RECORD EXCERPTS section start
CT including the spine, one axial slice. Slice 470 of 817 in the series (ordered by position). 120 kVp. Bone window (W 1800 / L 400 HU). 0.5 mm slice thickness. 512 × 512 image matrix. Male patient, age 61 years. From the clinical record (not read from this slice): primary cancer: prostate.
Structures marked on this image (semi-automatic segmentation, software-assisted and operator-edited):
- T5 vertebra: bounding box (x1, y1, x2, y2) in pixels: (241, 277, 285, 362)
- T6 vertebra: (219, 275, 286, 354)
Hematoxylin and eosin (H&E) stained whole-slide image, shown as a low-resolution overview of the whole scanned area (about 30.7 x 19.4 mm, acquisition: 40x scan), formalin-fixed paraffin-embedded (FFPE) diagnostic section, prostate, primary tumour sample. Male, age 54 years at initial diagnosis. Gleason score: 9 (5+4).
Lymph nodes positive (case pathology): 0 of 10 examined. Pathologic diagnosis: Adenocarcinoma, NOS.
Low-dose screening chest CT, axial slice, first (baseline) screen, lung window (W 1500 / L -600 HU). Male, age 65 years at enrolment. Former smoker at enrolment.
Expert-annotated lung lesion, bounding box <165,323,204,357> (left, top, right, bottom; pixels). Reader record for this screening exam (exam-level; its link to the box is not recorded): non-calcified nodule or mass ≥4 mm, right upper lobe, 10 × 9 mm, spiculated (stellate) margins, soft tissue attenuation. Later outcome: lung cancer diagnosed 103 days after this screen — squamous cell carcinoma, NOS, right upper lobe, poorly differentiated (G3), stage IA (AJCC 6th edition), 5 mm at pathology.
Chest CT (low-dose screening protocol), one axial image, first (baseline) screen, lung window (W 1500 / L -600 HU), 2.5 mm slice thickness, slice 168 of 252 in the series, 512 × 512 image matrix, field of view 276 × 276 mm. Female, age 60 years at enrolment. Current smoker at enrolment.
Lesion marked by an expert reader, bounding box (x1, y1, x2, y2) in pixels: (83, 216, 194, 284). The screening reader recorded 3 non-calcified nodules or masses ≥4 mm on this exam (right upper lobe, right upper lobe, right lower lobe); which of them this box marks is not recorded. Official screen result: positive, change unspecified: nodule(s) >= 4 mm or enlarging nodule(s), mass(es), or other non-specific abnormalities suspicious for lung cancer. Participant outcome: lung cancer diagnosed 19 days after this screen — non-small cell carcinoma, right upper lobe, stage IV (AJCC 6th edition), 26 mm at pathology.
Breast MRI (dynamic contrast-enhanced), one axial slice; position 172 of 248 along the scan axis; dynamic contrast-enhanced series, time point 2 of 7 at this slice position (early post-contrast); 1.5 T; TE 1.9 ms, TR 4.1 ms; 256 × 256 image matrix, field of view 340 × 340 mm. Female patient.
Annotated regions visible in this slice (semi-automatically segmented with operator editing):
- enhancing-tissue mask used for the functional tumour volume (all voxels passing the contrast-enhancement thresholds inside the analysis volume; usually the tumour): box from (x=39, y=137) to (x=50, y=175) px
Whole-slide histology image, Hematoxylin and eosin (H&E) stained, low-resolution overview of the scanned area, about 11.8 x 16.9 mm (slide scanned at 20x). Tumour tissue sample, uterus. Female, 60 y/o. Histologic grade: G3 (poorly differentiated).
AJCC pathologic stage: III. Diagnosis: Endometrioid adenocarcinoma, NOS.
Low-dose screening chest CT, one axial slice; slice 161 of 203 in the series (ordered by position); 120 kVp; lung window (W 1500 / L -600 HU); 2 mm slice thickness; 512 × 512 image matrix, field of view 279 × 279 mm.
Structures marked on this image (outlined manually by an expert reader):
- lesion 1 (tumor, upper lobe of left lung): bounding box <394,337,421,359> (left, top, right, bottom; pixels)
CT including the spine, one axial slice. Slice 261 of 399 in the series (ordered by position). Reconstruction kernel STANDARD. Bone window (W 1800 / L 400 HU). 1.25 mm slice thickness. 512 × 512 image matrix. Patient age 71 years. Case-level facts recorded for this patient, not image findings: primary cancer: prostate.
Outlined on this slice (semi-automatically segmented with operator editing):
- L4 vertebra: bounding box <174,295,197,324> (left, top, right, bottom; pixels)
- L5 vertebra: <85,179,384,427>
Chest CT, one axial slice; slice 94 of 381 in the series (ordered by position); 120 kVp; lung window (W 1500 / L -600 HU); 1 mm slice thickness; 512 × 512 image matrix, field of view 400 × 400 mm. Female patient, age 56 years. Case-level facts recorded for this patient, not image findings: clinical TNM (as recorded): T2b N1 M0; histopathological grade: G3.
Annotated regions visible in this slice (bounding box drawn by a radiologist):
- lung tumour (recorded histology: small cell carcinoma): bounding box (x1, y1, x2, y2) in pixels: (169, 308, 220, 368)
RECORD EXCERPTS section end
AIM OF THE TASK. Begin at the first line of the entries above and copy every line exactly, ending with the line that contains "Chest CT (low-dose".

EXERCISE OUTPUT.
CT including the spine, one axial slice. Slice 470 of 817 in the series (ordered by position). 120 kVp. Bone window (W 1800 / L 400 HU). 0.5 mm slice thickness. 512 × 512 image matrix. Male patient, age 61 years. From the clinical record (not read from this slice): primary cancer: prostate.
Structures marked on this image (semi-automatic segmentation, software-assisted and operator-edited):
- T5 vertebra: bounding box (x1, y1, x2, y2) in pixels: (241, 277, 285, 362)
- T6 vertebra: (219, 275, 286, 354)
Hematoxylin and eosin (H&E) stained whole-slide image, shown as a low-resolution overview of the whole scanned area (about 30.7 x 19.4 mm, acquisition: 40x scan), formalin-fixed paraffin-embedded (FFPE) diagnostic section, prostate, primary tumour sample. Male, age 54 years at initial diagnosis. Gleason score: 9 (5+4).
Lymph nodes positive (case pathology): 0 of 10 examined. Pathologic diagnosis: Adenocarcinoma, NOS.
Low-dose screening chest CT, axial slice, first (baseline) screen, lung window (W 1500 / L -600 HU). Male, age 65 years at enrolment. Former smoker at enrolment.
Expert-annotated lung lesion, bounding box <165,323,204,357> (left, top, right, bottom; pixels). Reader record for this screening exam (exam-level; its link to the box is not recorded): non-calcified nodule or mass ≥4 mm, right upper lobe, 10 × 9 mm, spiculated (stellate) margins, soft tissue attenuation. Later outcome: lung cancer diagnosed 103 days after this screen — squamous cell carcinoma, NOS, right upper lobe, poorly differentiated (G3), stage IA (AJCC 6th edition), 5 mm at pathology.
Chest CT (low-dose screening protocol), one axial image, first (baseline) screen, lung window (W 1500 / L -600 HU), 2.5 mm slice thickness, slice 168 of 252 in the series, 512 × 512 image matrix, field of view 276 × 276 mm. Female, age 60 years at enrolment. Current smoker at enrolment.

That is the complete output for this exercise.